When the people of Iran rise up against their government, western governments should get behind them, former Canadian foreign affairs minister John Baird said.
Speaking exclusively to True North’s Andrew Lawton outside Durres, Albania, Baird said it’s not for Canada or other countries to impose regime change, but they can support the Iranian people when they pursue it themselves.
“Military backed regime change by force doesn’t work. We saw that, regrettably, in Iraq. Having said that, we’ve got to stand with the people in the resistance,” Baird said. “It won’t be western governments that choose the next government of Iran, it will be a democratic choice…. And when the people of Iran begin to do the final push to freedom, those of us outside whether it’s in the west, the Arab world, or Israel, should support their aspirations and do all we can to help.”
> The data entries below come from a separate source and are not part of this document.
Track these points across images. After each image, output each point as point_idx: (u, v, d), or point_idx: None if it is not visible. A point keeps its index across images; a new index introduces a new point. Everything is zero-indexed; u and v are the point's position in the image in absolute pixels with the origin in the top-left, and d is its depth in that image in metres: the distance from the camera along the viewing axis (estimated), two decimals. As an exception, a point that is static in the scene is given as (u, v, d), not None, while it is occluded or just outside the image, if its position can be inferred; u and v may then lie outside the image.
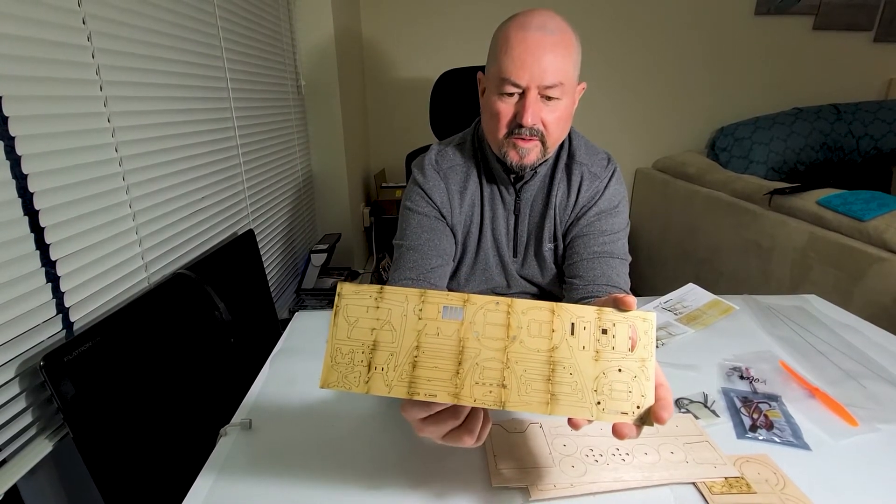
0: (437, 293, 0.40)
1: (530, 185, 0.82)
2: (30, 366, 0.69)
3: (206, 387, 0.97)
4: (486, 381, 0.38)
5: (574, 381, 0.38)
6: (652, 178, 2.45)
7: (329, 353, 0.40)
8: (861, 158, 2.24)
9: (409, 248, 0.80)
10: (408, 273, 0.78)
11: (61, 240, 0.74)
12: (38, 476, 0.74)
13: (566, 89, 0.69)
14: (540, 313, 0.39)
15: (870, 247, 1.33)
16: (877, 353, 0.76)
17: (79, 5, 0.77)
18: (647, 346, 0.39)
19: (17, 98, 0.67)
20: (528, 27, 0.67)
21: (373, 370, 0.39)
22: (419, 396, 0.38)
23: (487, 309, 0.39)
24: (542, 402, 0.38)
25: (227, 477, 0.53)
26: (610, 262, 0.79)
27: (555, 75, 0.67)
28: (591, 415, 0.38)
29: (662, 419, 0.38)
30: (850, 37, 2.40)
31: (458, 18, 2.30)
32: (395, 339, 0.39)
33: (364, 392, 0.38)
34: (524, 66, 0.66)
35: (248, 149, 1.41)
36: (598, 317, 0.39)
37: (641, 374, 0.39)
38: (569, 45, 0.68)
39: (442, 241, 0.81)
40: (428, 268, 0.78)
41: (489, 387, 0.38)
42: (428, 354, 0.39)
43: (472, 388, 0.38)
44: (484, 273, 0.87)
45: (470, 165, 0.84)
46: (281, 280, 1.69)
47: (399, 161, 2.43)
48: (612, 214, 0.81)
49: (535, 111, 0.69)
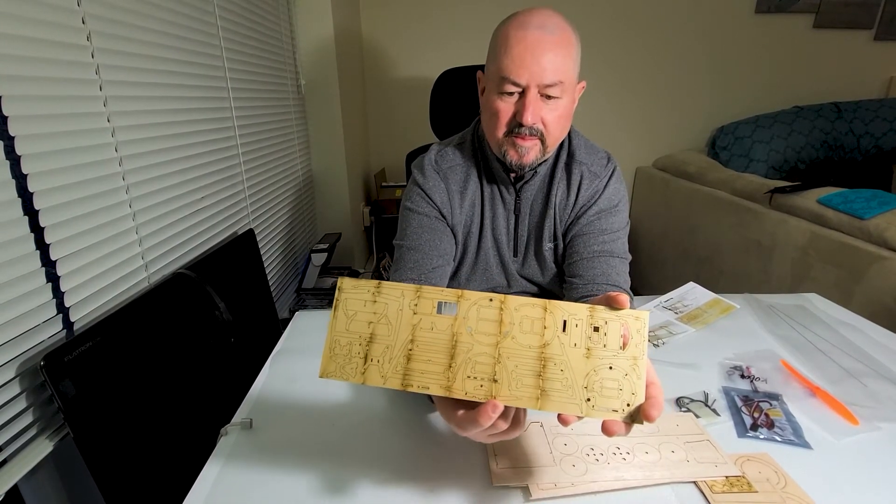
0: (432, 289, 0.41)
1: (530, 185, 0.82)
2: (30, 366, 0.69)
3: (207, 386, 0.97)
4: (478, 375, 0.39)
5: (565, 377, 0.39)
6: (652, 177, 2.45)
7: (328, 344, 0.41)
8: (862, 157, 2.23)
9: (409, 249, 0.80)
10: (408, 273, 0.78)
11: (61, 239, 0.74)
12: (39, 476, 0.74)
13: (566, 88, 0.69)
14: (532, 310, 0.40)
15: (870, 245, 1.32)
16: (878, 351, 0.76)
17: (78, 5, 0.77)
18: (639, 345, 0.39)
19: (17, 98, 0.67)
20: (528, 26, 0.67)
21: (369, 362, 0.40)
22: (412, 388, 0.39)
23: (481, 305, 0.40)
24: (533, 398, 0.38)
25: (228, 476, 0.53)
26: (610, 261, 0.79)
27: (554, 74, 0.67)
28: (581, 411, 0.38)
29: (651, 417, 0.38)
30: (851, 35, 2.39)
31: (458, 17, 2.30)
32: (391, 333, 0.40)
33: (360, 382, 0.40)
34: (524, 64, 0.66)
35: (248, 148, 1.41)
36: (590, 314, 0.40)
37: (633, 373, 0.39)
38: (568, 44, 0.68)
39: (442, 241, 0.81)
40: (429, 268, 0.78)
41: (480, 381, 0.39)
42: (422, 348, 0.40)
43: (464, 382, 0.39)
44: (484, 273, 0.87)
45: (470, 165, 0.83)
46: (281, 280, 1.69)
47: (399, 160, 2.42)
48: (612, 213, 0.81)
49: (535, 110, 0.69)
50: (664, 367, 0.72)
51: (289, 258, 1.77)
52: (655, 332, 0.82)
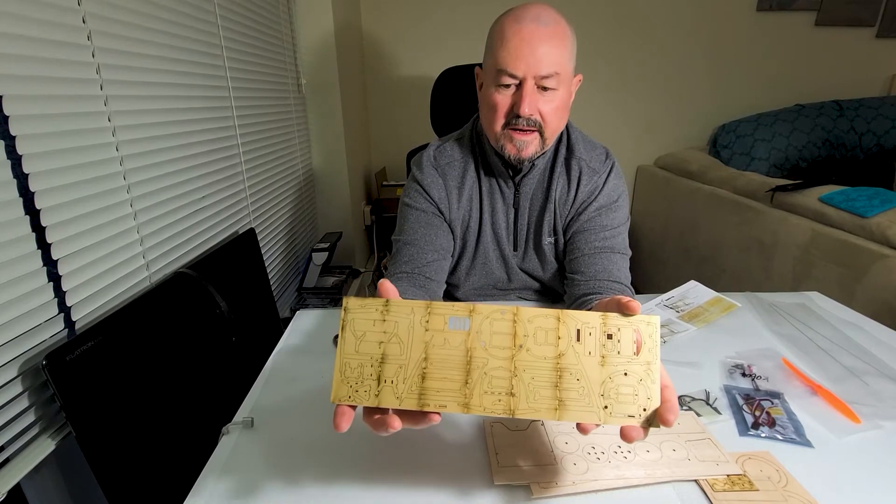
0: (442, 304, 0.40)
1: (529, 179, 0.82)
2: (32, 365, 0.69)
3: (208, 385, 0.97)
4: (495, 391, 0.38)
5: (581, 386, 0.39)
6: (653, 175, 2.44)
7: (338, 367, 0.39)
8: (864, 155, 2.23)
9: (405, 243, 0.81)
10: (403, 267, 0.79)
11: (62, 239, 0.74)
12: (41, 475, 0.74)
13: (562, 79, 0.70)
14: (546, 321, 0.39)
15: (872, 243, 1.32)
16: (879, 350, 0.76)
17: (78, 4, 0.77)
18: (652, 350, 0.39)
19: (18, 97, 0.67)
20: (523, 19, 0.68)
21: (382, 383, 0.39)
22: (429, 408, 0.38)
23: (493, 318, 0.39)
24: (551, 409, 0.38)
25: (229, 475, 0.53)
26: (611, 257, 0.79)
27: (550, 65, 0.68)
28: (599, 419, 0.38)
29: (669, 422, 0.38)
30: (853, 32, 2.39)
31: (458, 16, 2.29)
32: (403, 352, 0.39)
33: (374, 405, 0.39)
34: (520, 56, 0.68)
35: (248, 147, 1.41)
36: (603, 322, 0.39)
37: (647, 377, 0.39)
38: (563, 36, 0.69)
39: (438, 236, 0.82)
40: (424, 262, 0.79)
41: (498, 395, 0.38)
42: (437, 365, 0.39)
43: (482, 398, 0.38)
44: (484, 267, 0.87)
45: (468, 160, 0.84)
46: (282, 279, 1.69)
47: (400, 159, 2.42)
48: (613, 209, 0.82)
49: (532, 101, 0.70)
50: (666, 365, 0.72)
51: (290, 257, 1.77)
52: (657, 330, 0.82)
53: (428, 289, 0.78)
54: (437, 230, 0.82)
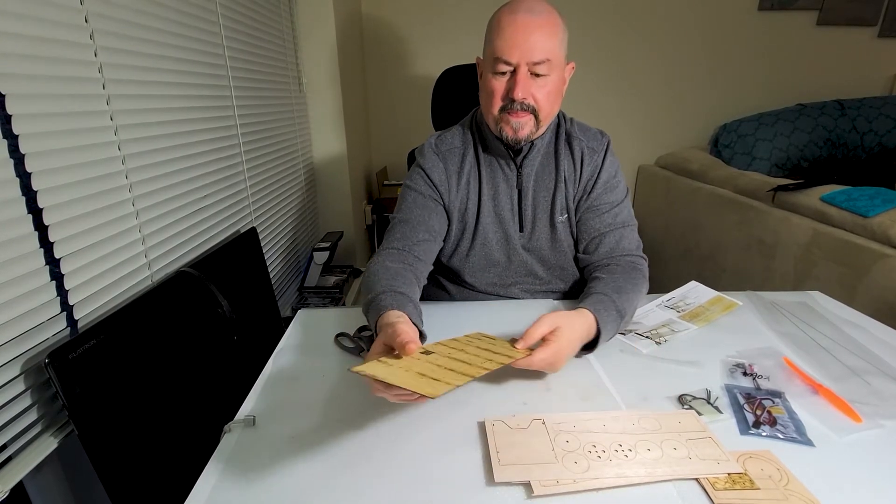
0: (433, 345, 0.61)
1: (530, 160, 0.87)
2: (34, 363, 0.69)
3: (210, 384, 0.98)
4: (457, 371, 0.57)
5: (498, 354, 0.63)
6: (654, 174, 2.44)
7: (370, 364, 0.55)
8: (865, 154, 2.22)
9: (400, 221, 0.87)
10: (395, 244, 0.84)
11: (65, 238, 0.74)
12: (44, 472, 0.75)
13: (553, 66, 0.77)
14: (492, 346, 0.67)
15: (874, 243, 1.32)
16: (881, 349, 0.76)
17: (81, 3, 0.78)
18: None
19: (21, 96, 0.67)
20: (517, 11, 0.75)
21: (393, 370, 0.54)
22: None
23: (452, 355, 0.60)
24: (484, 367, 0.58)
25: (231, 473, 0.53)
26: (623, 231, 0.88)
27: (542, 52, 0.74)
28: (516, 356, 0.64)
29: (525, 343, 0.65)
30: (855, 32, 2.38)
31: (459, 15, 2.29)
32: (406, 364, 0.55)
33: (385, 375, 0.50)
34: (514, 44, 0.74)
35: (250, 147, 1.41)
36: (509, 355, 0.64)
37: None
38: (554, 25, 0.76)
39: (432, 218, 0.87)
40: (415, 240, 0.84)
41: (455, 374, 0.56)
42: (426, 370, 0.54)
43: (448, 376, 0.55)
44: (483, 248, 0.91)
45: (468, 146, 0.90)
46: (283, 278, 1.69)
47: (401, 159, 2.41)
48: (615, 185, 0.90)
49: (526, 86, 0.76)
50: (667, 364, 0.72)
51: (291, 256, 1.77)
52: (657, 329, 0.82)
53: (415, 268, 0.82)
54: (431, 212, 0.87)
Baird said he thinks that moment is coming soon.
“When change happens – when regimes fall – it’ll happen very quickly,” he said. “And there’s no doubt we’re getting closer to that day.”
The interview took place at Ashraf-3, the headquarters of the People’s Mojahedin Organization of Iran (MEK), an Iranian resistance group linked with the National Council of Resistance of Iran.
The MEK was supposed to host its flagship Free Iran Global Summit last weekend, but had to cancel the event due to a terror threat first publicly acknowledged by the United States embassy in Albania. Baird was among hundreds of foreign dignitaries slated to attend, including former Canadian prime minister Stephen Harper and a delegation of Canadian members of parliament.
In the interview with True North, Baird said it’s clear the Iranian regime led by Ebrahim Raisi and Ayatollah Ali Khamenei is in “fear” of the MEK, which boasts a network of thousands of resistance members operating inside and outside of Iran.
The (Islamic Revolutionary Guard Corps) is starting to crack,” Baird said. “The government is afraid. The fact that they were scheduling a terrorist attack on Ashraf 3 this weekend showed how much they fear this, this organization.”
Baird, who served as foreign affairs minister from 2011 to 2015, said Iran is increasingly isolated from the world, including other Muslim nations like the Sunni gulf states of Saudi Arabia, the United Arab Emirates, and Bahrain.
“They live right across the Gulf from the mullahs in Tehran,and so they’re every bit as afraid of this regime as we are,” Baird said, noting Iran’s continued large-scale state sponsorship of terrorism in the Middle East and around the world.
Baird expressed his support for the National Council of Resistance of Iran’s “Ten Point Plan for Future Iran,” a declaration championed by the organization’s president-elect, Maryam Rajavi. The plan calls for a democratic and secular Iran, rejecting clerical rule and embracing freedom of speech, religious freedom, and gender equality.
Baird said Rajavi’s roadmap is good for Iran, and also the world, which helps explain the support across party lines in Canada, the United Kingdom, and United States for the Iranian resistance.
He was clear to point out, however, that it’s the people and not the politicians at the centre of the fight.
“I’m inspired by their courage and bravery,” he said.